SHEA’S SHOW: After we listed some special dates in Bradford
history – including the last show at Shea’s Theater on March 29,
1956 – a reader dropped off a playbill from a 1950 performance of
“Finian’s Rainbow” at Shea’s.
The circular advertised “Finian’s Rainbow” which opened Aug. 28,
1950, a summer theater production directed by Ella Gerber with
music by Burton Lane.
We had thought the cast would be all professionals but we
detected some local names and figured many of the performers must
have been from Bradford.
Recognize any? Buzz Collins portrayed by Walter Riemer; sheriff,
Bill Baldwin; first sharecropper, Mark Eliot; second sharecropper,
William Keene; Susan Mahoney, Margaret McCallion; Henry, Fred
Allen;
Maude, Mary Wallace; Finian, Tom McElhany; Sharon, Renee Orin;
Woody Mahoney, John Ricci; Og (a leprechaun), Todd Pearce; Howard,
Kenneth Hibbert; Sen. Rawkins, Charles Peters;
Mr. Robust, Shearon Carroll; Mr. Shears, Arthur Wayne; Delores,
Elizabeth Cosby; Lyn, Lois Near; third sharecropper, Bruce
Olmstead; tourist, Jeannette Nordstrom;
First gospeleer, Kenneth Hibbert; second gospeleer, Carl Lee;
third gospeleer, Jack Dean; children, Bob Allen, Gene Barton
Anderson, Sherrill Cohen, Michael Graff, Charlotte Krieger, and
Freddie Sica;
Sharecroppers, Yvonne Taylor, Frank LeChiara, Shearon Carroll,
Johanna Cramer, Neida Flalich, Dick Mutzabaugh, Joan Wilson, Joanne
Lyon, Gloria Cosby, Barbara Shatura, Phillip Saba and Fay
Poulos.
At the piano was Ernest Warren; chorus coached by John
Ricci.
There was a note inside the playbill which explained that the
production was part of the “Straw Hat” Circuit of summer stock:
“A few of us have been fortunate enough to have vacationed in
places where a summer theatre was within driving distance … They’ve
seen plays under circumstances of dubious comfort in reconverted
barns, old mills etc.
“In Bradford, we’re fortunate that our new summer theatre can be
so conveniently located – that the plays are being directed and
acted by first-line professionals with none of the makeshift found
in some of the more rustic summer playhouses.

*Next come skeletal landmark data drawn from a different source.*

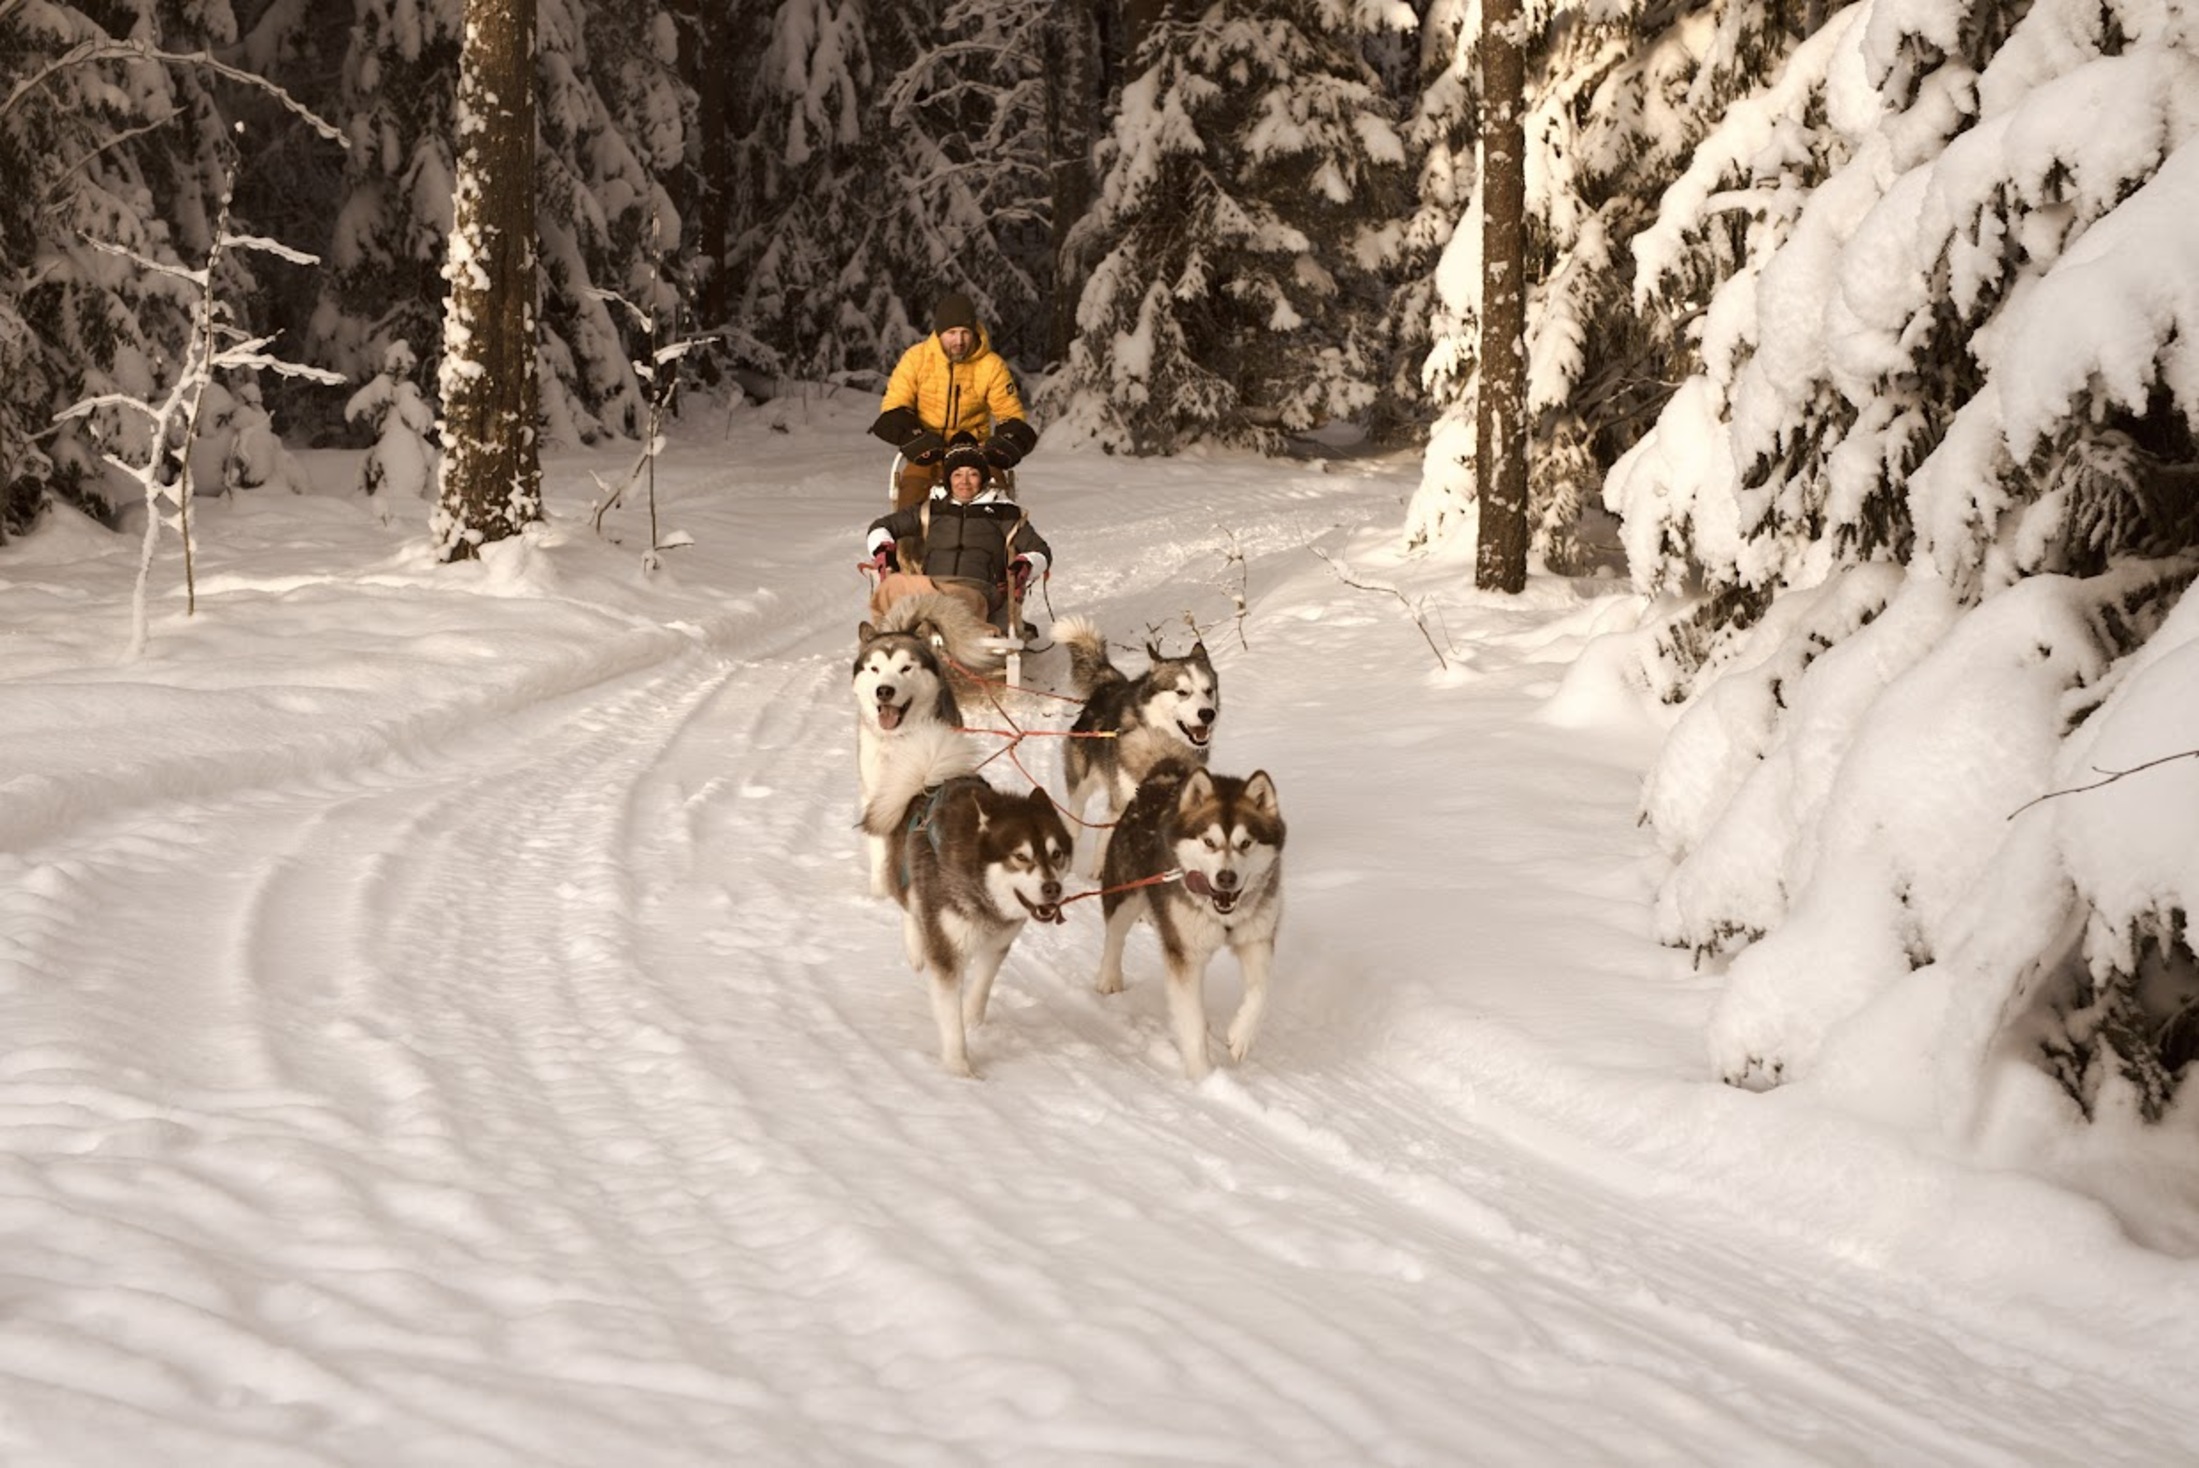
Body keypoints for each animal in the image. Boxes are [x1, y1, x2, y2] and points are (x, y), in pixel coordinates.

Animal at [1099, 755, 1284, 1076]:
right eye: (1209, 842)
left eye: (1246, 843)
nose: (1226, 877)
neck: (1224, 917)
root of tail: (1159, 779)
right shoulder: (1185, 954)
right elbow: (1191, 1022)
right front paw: (1203, 1077)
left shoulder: (1257, 939)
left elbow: (1260, 991)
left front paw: (1241, 1036)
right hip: (1127, 893)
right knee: (1115, 934)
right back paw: (1108, 977)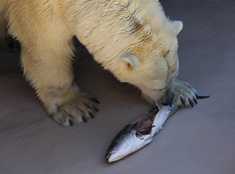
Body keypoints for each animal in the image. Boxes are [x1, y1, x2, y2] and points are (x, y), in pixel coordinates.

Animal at [0, 0, 202, 125]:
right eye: (157, 87)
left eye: (173, 75)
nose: (167, 100)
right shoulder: (36, 9)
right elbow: (47, 49)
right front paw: (76, 106)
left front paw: (183, 92)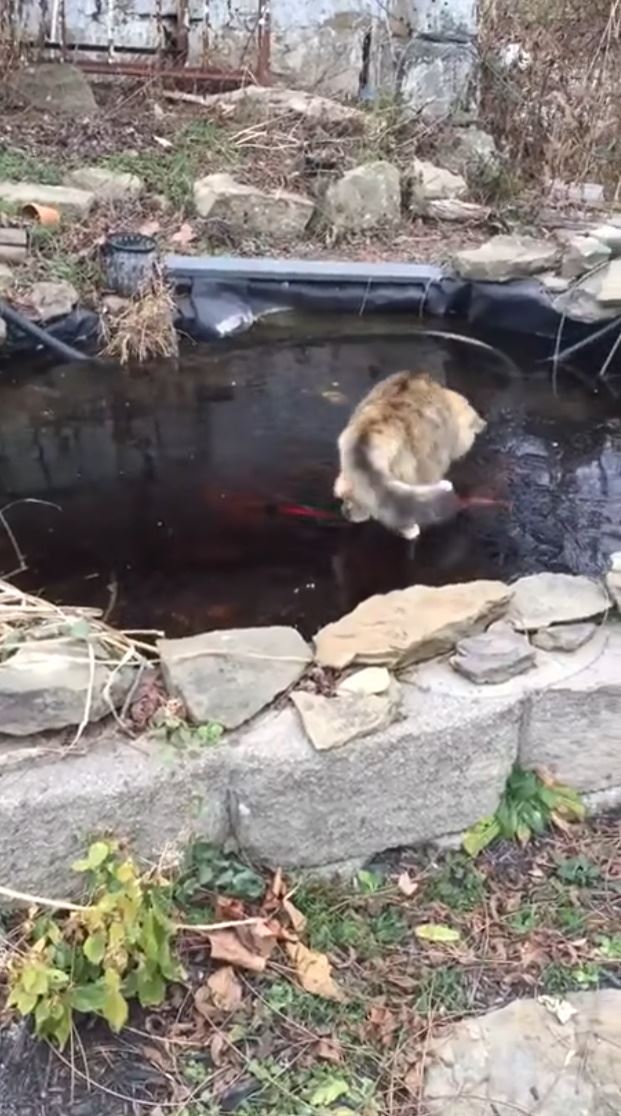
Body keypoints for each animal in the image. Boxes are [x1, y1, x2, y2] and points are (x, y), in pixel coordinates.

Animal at [334, 370, 486, 539]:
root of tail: (372, 430)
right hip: (407, 473)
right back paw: (409, 528)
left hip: (354, 475)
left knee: (350, 493)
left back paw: (354, 512)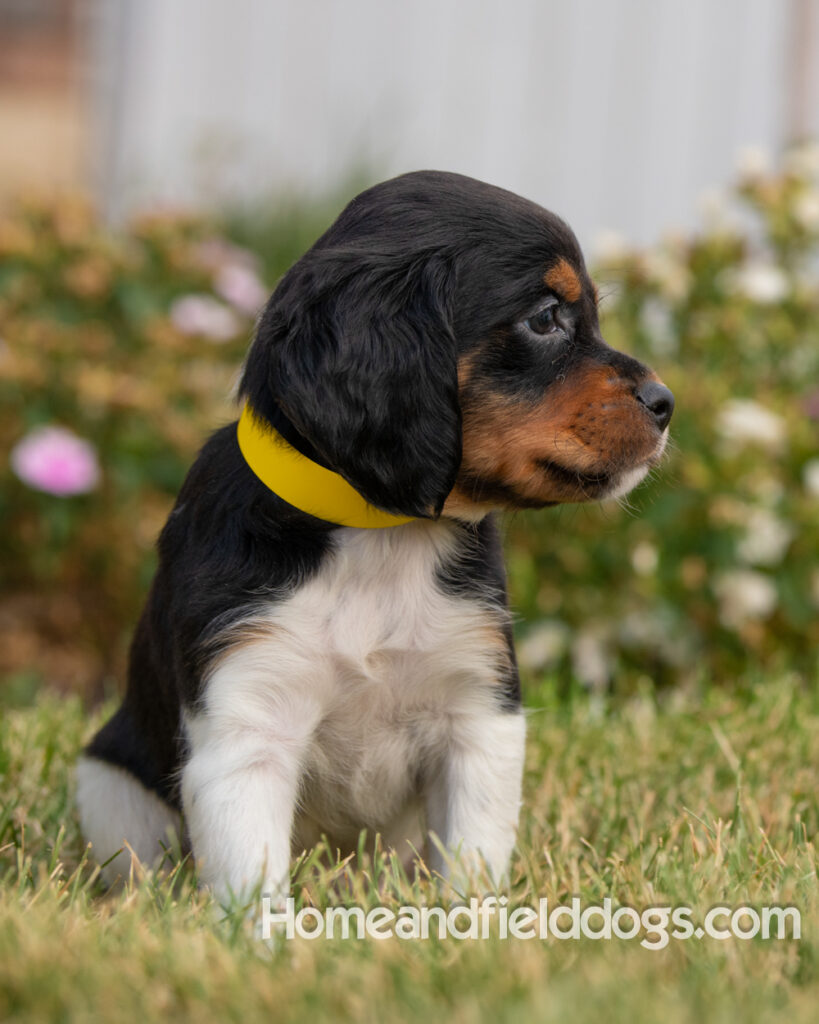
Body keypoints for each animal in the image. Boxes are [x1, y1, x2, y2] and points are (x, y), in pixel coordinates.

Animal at [76, 169, 675, 905]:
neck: (381, 536)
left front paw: (470, 922)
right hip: (108, 786)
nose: (666, 403)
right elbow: (252, 878)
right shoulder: (247, 719)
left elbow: (472, 860)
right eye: (544, 318)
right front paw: (262, 934)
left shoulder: (479, 715)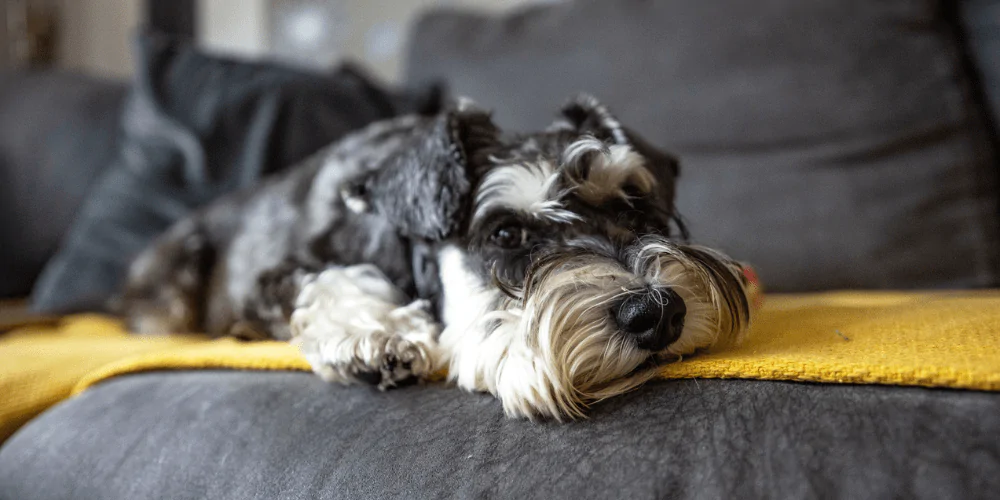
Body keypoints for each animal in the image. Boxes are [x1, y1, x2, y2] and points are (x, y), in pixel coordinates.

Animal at [119, 95, 752, 420]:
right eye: (506, 234)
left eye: (632, 205)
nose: (657, 312)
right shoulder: (274, 277)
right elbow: (330, 281)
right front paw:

“Let’s support our summer theatre so that we can be sure it will
make Bradford a regular stop on the ‘straw hat’ circuit.”
An advertisement in the playbill for The Brook Club noted that
every Monday night after the show was “Celebrity Night” – “Our
guests, the stars of the current play at Shea’s summer
theatre.”
And, at the Hotel Emery, the cast was slated to present a “tea
time matinee” at 2:30 p.m. that Wednesday.